Malgré des mesures ambitieuses mises en œuvre depuis 2019, les téléphones portables continuent de proliférer dans les prisons françaises. Leur présence massive permet aux détenus de poursuivre des activités criminelles, soulignant l’inefficacité des dispositifs actuels de contrôle et de brouillage.
Une économie parallèle alimentée par les portables
Les chiffres témoignent d’une réalité préoccupante : en 2023, 53 000 téléphones ont été saisis à l’échelle nationale, et ce nombre reste impressionnant en 2024, avec 40 000 saisies rapportées par le ministère de la Justice. Cependant, ces données ne reflètent qu’une partie du problème. Selon Wilfried Fonck, du syndicat UFAP-UNSA dans Le Monde, le nombre réel de téléphones circulant en prison pourrait dépasser 160 000, soit bien plus que le nombre de détenus en France.
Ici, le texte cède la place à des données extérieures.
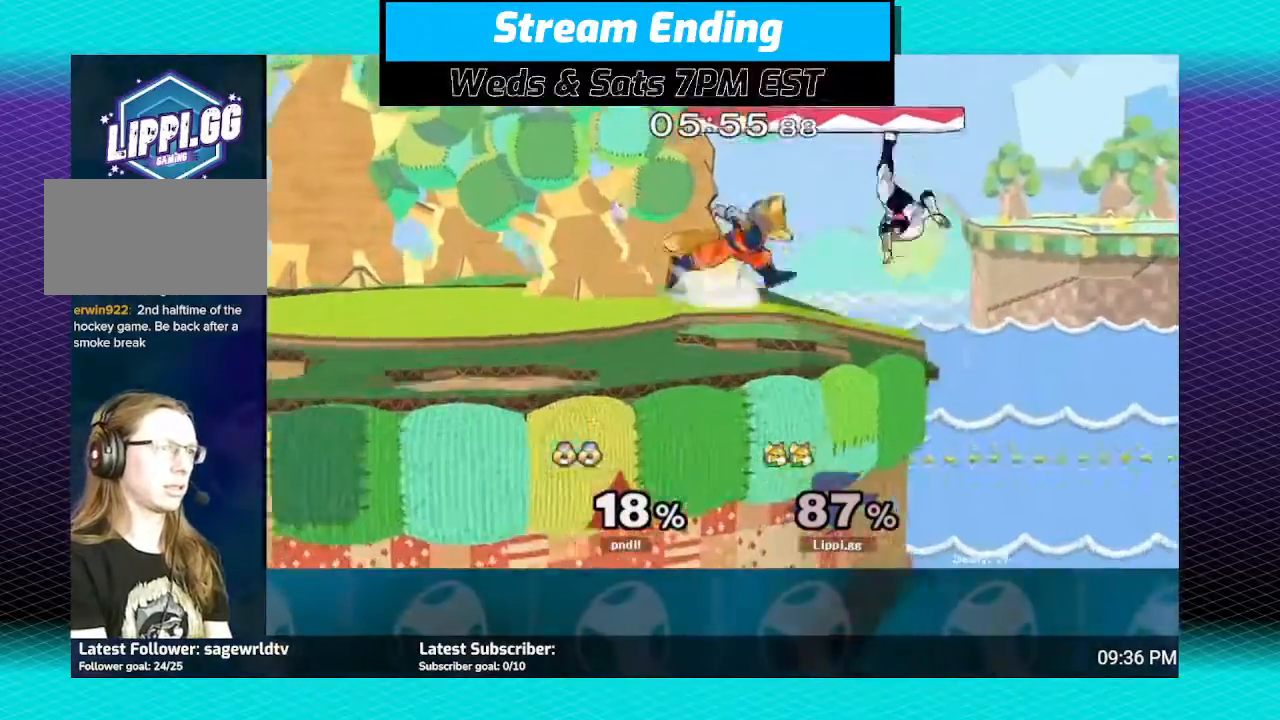
{"buttons": [], "left_stick": "center", "right_stick": "center", "events": [[133, "left_stick", "down"], [200, "A", "down"], [267, "A", "up"], [300, "A", "down"], [434, "A", "up"], [467, "left_stick", "center"]]}
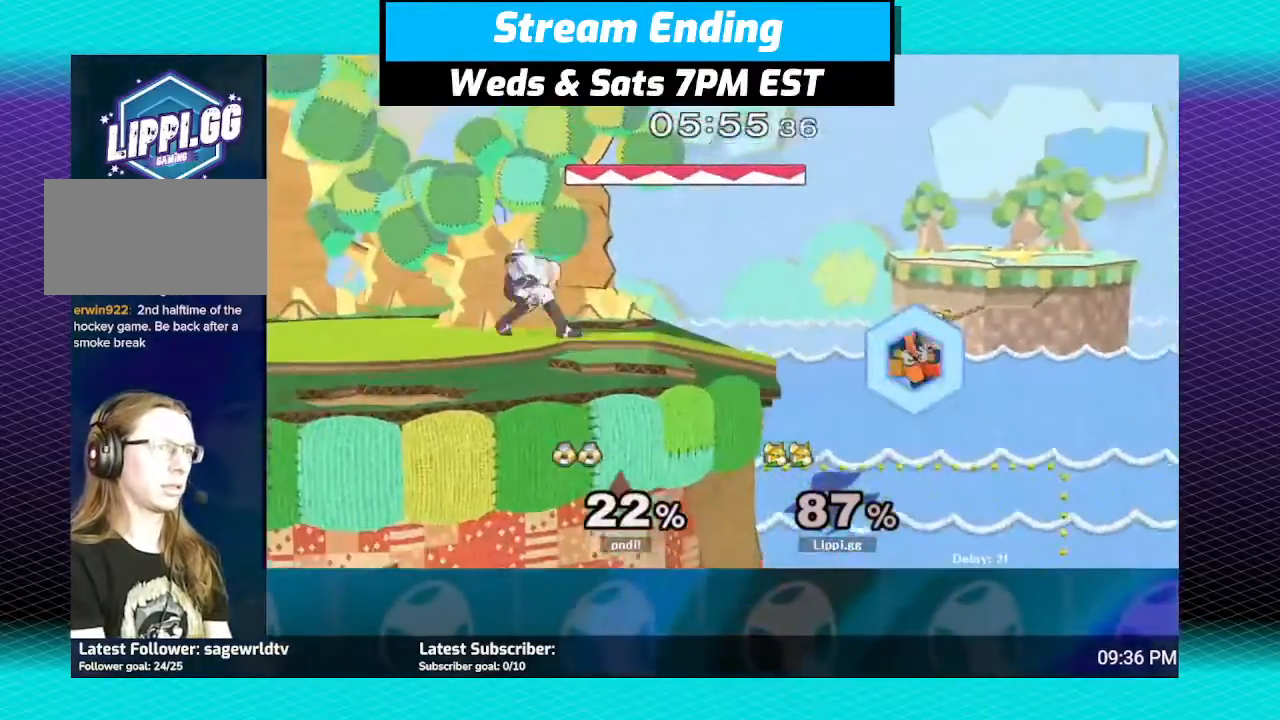
{"buttons": [], "left_stick": "left", "right_stick": "center", "events": [[301, "left_stick", "left"], [434, "Y", "down"], [501, "Y", "up"]]}
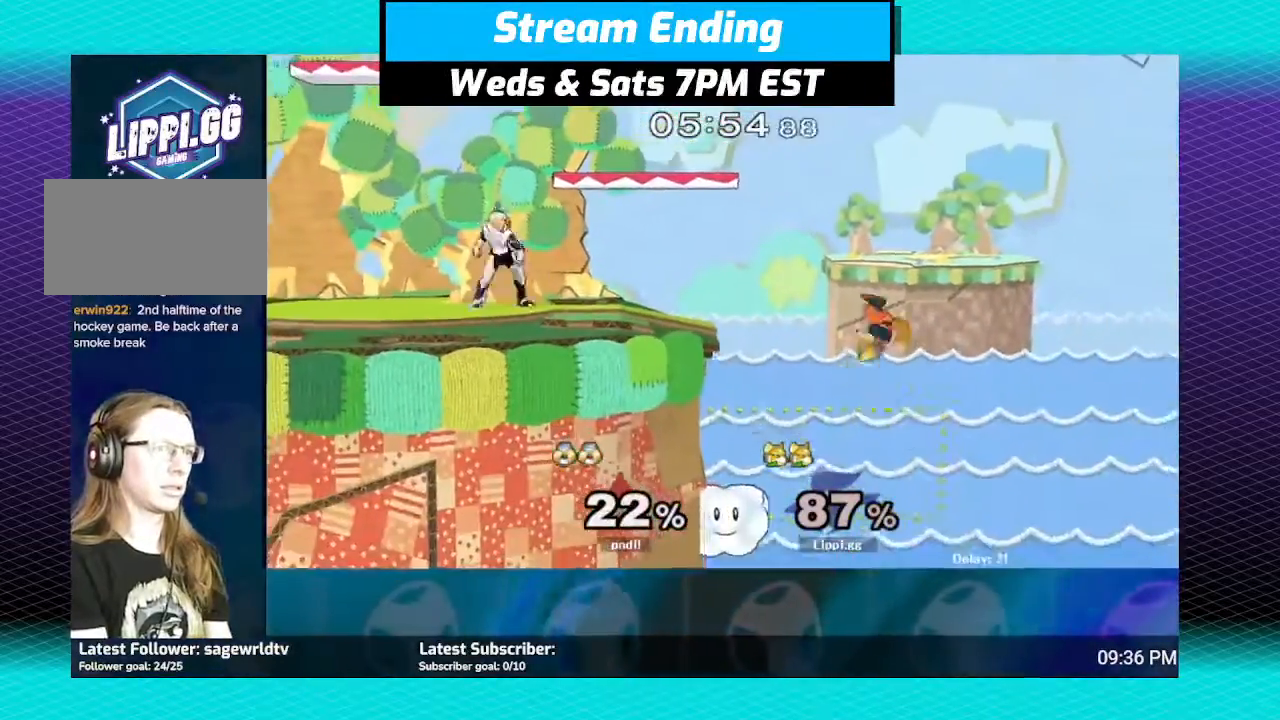
{"buttons": ["B"], "left_stick": "left", "right_stick": "center", "events": [[33, "Y", "down"], [33, "left_stick", "up-left"], [167, "Y", "up"], [200, "Y", "down"], [267, "Y", "up"], [367, "left_stick", "left"], [400, "B", "down"]]}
Les téléphones portables, devenus une monnaie d’échange en détention, se négocient à prix d’or, avec des tarifs allant jusqu’à 1 500 euros par appareil selon les modèles. Ce commerce illicite génère une violence accrue entre détenus et favorise la corruption des agents pénitentiaires. Plusieurs affaires récentes ont d’ailleurs impliqué des surveillants accusés de participer à ces trafics, parfois en échange de rémunérations importantes.
Des moyens sophistiqués pour contourner les contrôles
Les techniques pour introduire des téléphones en prison ne cessent d’évoluer. Aux classiques projections manuelles se sont ajoutés les drones, capables de livrer des appareils et d’autres marchandises à des distances considérables. À la maison d’arrêt d’Angers, par exemple, plus de 500 téléphones ont été saisis en 2024, un chiffre supérieur au nombre de détenus incarcérés.
Les objets dissimulés dans des colis alimentaires ou même des produits improbables, comme des cartons de fromage râpé, témoignent de l’ingéniosité des trafiquants. Ces pratiques rendent la tâche des surveillants particulièrement ardue, surtout dans un contexte de sous-effectifs généralisés et de surpopulation carcérale.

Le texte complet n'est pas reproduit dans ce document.